> **Exercise details**
How many lines in this data contain the string "pojazdów"? Reply with the number only.
___ Data ___
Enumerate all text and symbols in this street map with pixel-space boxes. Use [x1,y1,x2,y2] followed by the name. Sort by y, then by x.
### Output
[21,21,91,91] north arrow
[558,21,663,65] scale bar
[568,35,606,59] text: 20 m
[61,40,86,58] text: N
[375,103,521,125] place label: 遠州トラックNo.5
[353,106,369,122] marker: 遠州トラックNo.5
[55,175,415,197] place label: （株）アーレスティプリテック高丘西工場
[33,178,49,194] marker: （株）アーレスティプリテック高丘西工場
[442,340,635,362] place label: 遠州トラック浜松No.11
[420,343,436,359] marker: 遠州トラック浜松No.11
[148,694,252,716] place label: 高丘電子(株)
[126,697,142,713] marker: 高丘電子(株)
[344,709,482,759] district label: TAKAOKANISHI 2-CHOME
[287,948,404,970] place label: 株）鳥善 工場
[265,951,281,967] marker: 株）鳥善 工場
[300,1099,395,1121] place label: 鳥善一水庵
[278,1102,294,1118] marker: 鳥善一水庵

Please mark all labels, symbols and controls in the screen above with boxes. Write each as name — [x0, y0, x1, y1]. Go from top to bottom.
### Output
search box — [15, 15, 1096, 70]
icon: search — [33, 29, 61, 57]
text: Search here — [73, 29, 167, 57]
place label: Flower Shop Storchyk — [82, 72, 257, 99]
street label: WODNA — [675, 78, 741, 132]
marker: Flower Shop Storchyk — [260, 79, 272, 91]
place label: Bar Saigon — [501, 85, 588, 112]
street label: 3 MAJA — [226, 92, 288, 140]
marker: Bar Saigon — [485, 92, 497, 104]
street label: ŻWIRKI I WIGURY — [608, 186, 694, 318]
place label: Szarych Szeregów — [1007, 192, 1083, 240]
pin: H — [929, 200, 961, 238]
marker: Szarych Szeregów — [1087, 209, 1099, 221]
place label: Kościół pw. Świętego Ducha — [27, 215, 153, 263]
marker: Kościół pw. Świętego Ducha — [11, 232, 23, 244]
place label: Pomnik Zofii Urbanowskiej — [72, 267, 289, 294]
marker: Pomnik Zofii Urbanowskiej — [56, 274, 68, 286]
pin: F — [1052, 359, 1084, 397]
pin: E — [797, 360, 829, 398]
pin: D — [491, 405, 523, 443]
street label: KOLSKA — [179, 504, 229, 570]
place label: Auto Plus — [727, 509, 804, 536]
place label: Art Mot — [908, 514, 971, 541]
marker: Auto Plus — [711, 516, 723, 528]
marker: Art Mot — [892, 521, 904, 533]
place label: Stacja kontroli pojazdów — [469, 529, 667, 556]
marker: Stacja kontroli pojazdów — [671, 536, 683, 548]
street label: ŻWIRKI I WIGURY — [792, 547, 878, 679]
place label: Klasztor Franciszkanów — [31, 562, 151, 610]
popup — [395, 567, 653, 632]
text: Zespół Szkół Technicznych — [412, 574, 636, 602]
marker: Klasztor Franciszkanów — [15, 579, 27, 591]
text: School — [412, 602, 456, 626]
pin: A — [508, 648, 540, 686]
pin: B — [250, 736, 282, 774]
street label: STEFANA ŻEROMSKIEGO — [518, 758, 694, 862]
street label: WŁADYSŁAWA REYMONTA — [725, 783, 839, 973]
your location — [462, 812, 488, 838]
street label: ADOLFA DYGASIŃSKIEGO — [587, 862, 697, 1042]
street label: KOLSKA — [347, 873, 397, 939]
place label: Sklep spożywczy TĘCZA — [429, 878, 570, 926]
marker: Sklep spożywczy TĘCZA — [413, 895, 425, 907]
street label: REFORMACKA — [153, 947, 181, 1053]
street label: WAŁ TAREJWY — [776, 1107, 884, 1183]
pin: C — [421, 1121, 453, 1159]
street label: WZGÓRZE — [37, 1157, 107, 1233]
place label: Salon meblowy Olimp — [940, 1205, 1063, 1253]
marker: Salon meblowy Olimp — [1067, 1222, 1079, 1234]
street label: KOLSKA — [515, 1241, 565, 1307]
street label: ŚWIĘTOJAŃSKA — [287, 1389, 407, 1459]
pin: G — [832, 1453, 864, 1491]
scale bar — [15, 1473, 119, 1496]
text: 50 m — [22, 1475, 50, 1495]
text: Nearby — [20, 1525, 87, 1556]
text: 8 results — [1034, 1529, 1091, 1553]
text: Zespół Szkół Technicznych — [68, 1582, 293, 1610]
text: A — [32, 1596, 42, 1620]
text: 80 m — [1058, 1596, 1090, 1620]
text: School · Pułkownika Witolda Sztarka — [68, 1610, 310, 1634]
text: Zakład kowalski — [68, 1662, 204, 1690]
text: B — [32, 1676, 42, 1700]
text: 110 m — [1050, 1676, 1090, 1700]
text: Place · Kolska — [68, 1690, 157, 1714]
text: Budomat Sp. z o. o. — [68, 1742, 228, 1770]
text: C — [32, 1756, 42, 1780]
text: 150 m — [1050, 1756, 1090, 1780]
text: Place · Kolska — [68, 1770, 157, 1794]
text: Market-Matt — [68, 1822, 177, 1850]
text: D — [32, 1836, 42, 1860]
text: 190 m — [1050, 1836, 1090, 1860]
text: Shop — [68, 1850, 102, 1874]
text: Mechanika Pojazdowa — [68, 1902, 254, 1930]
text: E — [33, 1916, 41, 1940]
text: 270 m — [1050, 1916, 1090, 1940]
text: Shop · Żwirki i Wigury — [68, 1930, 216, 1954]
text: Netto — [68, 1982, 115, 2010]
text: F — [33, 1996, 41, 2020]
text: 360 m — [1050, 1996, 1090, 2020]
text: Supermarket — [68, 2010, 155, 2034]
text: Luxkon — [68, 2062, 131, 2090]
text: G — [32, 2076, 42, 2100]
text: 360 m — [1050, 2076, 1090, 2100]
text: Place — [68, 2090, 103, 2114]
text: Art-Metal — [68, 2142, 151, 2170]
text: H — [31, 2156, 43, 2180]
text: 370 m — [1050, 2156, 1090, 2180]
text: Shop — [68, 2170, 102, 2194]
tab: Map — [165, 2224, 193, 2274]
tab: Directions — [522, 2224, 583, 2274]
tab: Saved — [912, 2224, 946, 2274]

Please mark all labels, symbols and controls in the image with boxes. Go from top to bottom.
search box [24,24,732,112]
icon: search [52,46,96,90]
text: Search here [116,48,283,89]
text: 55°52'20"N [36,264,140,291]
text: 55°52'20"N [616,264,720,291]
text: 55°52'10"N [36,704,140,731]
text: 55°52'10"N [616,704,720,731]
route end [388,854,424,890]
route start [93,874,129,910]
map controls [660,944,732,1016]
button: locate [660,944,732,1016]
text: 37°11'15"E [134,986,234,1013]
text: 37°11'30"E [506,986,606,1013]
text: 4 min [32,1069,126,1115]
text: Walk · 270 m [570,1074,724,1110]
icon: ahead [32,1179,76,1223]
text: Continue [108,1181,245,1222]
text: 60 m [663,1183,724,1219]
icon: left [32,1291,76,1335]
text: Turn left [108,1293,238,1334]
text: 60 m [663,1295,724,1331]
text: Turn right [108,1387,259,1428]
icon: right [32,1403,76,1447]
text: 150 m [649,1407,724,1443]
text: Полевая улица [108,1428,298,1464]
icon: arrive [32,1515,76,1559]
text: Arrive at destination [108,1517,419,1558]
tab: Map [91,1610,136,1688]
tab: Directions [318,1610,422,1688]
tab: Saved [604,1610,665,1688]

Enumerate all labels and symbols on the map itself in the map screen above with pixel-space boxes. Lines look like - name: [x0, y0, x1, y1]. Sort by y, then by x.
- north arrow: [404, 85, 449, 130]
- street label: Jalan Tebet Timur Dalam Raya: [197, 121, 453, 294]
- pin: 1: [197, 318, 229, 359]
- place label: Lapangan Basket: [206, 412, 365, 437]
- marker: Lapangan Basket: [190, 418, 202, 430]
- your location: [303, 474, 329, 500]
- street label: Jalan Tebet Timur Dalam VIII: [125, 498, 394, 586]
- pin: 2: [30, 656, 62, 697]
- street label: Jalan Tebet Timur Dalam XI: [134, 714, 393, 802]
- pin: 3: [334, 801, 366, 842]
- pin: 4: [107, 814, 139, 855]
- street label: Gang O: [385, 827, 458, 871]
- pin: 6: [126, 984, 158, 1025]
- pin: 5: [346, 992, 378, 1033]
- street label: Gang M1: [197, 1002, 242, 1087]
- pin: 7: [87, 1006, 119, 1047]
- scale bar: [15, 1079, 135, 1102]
___
> **Reply**
2